Dataset records:

----

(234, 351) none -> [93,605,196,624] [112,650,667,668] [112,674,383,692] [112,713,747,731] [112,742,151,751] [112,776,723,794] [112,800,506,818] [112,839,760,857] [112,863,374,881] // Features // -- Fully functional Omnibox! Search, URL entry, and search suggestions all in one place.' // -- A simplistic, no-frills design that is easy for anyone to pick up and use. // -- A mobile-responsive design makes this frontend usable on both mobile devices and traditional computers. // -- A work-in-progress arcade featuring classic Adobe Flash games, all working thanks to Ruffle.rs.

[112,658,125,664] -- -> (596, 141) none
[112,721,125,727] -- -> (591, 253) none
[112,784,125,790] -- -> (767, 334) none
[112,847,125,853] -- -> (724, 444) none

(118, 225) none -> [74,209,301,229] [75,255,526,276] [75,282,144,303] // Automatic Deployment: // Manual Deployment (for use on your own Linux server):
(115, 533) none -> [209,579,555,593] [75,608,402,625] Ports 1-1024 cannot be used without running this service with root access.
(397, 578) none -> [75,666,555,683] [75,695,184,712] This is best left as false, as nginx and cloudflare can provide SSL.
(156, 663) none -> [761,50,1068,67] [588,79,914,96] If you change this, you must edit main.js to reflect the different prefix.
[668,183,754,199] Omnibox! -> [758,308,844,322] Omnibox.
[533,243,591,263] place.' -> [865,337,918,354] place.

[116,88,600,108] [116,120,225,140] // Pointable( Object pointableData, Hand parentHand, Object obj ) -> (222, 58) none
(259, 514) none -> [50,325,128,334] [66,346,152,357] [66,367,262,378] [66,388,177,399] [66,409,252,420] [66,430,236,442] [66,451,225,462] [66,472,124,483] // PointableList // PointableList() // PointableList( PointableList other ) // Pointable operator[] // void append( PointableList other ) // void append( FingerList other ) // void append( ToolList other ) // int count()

----

**Your assignment:** For the lines above, output exactly those from the line containing "(118, 225) none" through the line containing "(397, 578) none", and skip the others.

**Answer box:**
(118, 225) none -> [74,209,301,229] [75,255,526,276] [75,282,144,303] // Automatic Deployment: // Manual Deployment (for use on your own Linux server):
(115, 533) none -> [209,579,555,593] [75,608,402,625] Ports 1-1024 cannot be used without running this service with root access.
(397, 578) none -> [75,666,555,683] [75,695,184,712] This is best left as false, as nginx and cloudflare can provide SSL.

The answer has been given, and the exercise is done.